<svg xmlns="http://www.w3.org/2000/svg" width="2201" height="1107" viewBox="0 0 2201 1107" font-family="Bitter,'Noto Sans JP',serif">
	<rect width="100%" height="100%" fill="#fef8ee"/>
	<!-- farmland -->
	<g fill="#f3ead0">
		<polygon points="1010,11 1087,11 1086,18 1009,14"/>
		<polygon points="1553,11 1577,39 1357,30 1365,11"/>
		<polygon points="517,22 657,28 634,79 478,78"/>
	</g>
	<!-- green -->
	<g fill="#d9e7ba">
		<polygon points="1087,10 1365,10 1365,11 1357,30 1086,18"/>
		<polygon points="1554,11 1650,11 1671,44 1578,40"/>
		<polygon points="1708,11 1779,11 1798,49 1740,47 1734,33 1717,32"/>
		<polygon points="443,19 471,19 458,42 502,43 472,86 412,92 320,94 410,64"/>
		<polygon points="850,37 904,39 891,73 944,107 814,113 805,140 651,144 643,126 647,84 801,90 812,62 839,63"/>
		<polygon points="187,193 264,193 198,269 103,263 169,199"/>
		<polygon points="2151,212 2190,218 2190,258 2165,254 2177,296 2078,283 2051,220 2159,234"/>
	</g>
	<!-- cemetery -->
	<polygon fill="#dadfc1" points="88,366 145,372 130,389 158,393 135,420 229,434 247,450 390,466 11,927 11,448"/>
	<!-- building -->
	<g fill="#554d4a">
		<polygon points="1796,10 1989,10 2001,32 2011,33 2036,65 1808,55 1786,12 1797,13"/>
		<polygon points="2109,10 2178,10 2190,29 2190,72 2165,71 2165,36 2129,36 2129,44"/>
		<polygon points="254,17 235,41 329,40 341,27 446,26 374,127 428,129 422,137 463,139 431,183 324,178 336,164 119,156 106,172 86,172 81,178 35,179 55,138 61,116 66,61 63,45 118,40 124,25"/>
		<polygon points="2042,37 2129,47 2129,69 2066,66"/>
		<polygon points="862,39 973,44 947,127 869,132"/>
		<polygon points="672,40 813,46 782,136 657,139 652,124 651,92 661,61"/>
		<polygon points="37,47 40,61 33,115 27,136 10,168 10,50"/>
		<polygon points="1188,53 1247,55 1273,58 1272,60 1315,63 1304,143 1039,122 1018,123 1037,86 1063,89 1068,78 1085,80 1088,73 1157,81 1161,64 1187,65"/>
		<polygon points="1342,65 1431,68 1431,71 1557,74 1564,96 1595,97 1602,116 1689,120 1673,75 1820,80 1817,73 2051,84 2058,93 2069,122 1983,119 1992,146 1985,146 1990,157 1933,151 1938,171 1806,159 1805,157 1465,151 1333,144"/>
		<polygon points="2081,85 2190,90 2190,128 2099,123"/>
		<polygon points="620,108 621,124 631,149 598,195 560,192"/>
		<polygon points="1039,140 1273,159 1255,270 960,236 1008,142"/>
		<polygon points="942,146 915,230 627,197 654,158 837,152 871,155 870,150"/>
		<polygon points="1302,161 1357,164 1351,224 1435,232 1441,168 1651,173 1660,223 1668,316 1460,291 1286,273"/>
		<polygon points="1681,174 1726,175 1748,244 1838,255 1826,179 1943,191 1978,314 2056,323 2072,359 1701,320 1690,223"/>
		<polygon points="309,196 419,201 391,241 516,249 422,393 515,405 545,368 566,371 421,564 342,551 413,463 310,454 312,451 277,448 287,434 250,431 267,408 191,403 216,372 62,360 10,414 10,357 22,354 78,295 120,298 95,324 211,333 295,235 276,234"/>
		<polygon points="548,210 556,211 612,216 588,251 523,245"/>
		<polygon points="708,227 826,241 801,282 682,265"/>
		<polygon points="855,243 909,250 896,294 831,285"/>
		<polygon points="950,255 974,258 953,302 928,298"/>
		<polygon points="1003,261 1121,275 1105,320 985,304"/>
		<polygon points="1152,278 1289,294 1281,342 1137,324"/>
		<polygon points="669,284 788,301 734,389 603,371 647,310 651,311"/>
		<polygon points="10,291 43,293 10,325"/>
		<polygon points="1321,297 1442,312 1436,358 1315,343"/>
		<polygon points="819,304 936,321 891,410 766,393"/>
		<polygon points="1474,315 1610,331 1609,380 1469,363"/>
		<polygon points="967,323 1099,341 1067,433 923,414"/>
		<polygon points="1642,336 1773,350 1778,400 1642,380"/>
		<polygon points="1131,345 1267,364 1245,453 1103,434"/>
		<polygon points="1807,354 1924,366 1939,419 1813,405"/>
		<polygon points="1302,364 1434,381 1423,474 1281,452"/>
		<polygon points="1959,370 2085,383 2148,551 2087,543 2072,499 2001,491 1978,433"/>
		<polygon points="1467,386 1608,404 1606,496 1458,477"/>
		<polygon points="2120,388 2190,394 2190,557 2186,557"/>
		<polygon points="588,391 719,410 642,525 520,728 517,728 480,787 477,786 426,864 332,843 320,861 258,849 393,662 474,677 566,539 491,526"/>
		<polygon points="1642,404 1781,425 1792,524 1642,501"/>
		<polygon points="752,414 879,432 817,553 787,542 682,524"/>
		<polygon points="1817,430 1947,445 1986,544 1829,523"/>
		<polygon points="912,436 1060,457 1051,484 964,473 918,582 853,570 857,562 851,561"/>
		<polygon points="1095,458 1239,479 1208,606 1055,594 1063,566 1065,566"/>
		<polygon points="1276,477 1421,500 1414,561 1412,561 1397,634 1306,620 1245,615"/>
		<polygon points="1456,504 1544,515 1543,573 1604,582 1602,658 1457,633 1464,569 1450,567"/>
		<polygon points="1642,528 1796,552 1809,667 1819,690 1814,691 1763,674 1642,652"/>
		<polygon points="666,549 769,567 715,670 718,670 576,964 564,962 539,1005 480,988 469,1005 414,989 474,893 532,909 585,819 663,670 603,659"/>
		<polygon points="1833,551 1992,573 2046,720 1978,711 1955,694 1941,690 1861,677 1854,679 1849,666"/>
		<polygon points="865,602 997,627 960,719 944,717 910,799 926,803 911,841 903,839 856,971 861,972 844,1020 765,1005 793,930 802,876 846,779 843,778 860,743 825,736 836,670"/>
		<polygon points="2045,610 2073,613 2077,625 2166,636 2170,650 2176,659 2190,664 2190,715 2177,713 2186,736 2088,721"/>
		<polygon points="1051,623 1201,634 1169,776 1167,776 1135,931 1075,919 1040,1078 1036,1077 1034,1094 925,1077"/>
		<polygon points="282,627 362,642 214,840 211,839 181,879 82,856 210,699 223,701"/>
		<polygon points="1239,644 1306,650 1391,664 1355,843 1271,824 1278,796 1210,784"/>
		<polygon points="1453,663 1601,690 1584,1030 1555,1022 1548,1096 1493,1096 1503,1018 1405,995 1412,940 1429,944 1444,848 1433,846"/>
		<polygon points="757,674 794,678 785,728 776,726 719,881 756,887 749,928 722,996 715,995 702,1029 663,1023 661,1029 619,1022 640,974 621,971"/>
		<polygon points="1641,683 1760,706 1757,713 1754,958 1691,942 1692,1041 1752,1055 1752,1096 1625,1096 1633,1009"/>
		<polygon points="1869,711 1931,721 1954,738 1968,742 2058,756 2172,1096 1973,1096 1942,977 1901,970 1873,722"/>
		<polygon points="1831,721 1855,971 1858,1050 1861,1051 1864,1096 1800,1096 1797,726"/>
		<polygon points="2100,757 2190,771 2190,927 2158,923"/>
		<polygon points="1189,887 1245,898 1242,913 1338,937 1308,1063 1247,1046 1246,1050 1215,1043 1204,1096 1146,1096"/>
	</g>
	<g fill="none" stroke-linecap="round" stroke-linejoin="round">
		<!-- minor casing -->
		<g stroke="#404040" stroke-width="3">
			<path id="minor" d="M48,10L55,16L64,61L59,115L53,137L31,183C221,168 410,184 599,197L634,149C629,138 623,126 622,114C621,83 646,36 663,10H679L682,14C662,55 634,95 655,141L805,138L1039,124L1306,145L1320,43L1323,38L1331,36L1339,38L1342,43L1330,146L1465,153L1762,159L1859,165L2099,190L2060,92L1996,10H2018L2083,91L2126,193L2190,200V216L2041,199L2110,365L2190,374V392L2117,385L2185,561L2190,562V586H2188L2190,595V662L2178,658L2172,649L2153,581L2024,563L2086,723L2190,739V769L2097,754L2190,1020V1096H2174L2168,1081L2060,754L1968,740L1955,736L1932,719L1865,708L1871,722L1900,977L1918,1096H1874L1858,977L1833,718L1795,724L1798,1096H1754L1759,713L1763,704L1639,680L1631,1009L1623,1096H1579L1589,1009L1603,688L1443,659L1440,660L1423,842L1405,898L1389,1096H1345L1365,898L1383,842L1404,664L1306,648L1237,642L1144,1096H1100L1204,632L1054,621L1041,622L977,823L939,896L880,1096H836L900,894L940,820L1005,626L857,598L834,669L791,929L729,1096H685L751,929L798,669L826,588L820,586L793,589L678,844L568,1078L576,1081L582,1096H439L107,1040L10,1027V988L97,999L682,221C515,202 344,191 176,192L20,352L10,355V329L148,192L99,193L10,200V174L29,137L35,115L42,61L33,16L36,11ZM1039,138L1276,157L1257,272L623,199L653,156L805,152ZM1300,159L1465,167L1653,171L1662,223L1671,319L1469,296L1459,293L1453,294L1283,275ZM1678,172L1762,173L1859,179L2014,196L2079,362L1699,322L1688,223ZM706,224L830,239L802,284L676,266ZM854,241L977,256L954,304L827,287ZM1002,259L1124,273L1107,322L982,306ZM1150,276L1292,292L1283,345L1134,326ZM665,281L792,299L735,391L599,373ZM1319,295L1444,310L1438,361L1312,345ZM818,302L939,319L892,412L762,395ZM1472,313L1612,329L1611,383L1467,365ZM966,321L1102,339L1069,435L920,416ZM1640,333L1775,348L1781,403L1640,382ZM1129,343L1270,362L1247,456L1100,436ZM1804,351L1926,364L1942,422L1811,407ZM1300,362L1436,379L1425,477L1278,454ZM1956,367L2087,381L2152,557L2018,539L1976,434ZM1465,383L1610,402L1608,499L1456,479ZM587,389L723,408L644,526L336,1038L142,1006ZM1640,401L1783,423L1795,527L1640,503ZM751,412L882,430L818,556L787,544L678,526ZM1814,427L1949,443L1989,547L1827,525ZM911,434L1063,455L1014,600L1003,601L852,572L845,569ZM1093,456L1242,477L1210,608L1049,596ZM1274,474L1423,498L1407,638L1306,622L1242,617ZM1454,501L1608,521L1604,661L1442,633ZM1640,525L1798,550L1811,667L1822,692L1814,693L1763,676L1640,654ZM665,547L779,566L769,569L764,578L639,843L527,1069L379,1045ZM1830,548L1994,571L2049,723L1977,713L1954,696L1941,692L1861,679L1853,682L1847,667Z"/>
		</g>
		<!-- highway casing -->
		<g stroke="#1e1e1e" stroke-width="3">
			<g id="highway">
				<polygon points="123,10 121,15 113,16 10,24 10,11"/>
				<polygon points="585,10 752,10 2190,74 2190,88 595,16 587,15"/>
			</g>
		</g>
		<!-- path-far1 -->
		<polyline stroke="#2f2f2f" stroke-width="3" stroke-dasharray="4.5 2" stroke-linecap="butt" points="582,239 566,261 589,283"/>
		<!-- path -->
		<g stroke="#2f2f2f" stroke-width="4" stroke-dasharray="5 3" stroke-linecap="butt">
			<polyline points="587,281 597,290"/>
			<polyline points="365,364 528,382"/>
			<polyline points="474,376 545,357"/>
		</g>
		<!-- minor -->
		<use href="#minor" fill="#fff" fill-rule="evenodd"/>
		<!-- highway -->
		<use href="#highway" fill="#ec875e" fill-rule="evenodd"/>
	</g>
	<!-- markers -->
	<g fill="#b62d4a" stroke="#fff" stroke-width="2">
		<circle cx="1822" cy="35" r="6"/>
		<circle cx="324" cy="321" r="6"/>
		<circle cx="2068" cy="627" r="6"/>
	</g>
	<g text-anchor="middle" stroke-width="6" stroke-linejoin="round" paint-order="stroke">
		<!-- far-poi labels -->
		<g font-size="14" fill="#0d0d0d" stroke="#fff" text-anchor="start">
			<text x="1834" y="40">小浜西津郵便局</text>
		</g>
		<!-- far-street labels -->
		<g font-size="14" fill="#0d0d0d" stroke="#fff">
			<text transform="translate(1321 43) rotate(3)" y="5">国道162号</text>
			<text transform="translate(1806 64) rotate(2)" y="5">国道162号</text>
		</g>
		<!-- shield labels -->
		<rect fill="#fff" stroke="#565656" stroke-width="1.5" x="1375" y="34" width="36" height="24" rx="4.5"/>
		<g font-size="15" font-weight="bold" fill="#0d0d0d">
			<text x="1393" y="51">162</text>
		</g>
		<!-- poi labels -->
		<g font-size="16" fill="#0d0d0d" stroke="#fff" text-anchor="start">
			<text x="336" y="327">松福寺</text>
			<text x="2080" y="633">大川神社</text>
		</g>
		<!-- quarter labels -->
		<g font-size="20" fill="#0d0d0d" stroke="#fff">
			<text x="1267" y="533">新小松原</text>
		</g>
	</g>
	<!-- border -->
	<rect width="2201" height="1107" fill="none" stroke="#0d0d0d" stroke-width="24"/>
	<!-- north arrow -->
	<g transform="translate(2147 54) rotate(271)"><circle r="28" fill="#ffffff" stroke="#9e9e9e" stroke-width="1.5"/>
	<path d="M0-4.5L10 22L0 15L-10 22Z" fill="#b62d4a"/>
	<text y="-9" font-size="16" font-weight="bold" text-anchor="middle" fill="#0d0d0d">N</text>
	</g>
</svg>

+--

__Instructions for the task__.
Search the data above for lines holding "middle" and copy each of them.

__Problem solution__.
	<g text-anchor="middle" stroke-width="6" stroke-linejoin="round" paint-order="stroke">
	<text y="-9" font-size="16" font-weight="bold" text-anchor="middle" fill="#0d0d0d">N</text>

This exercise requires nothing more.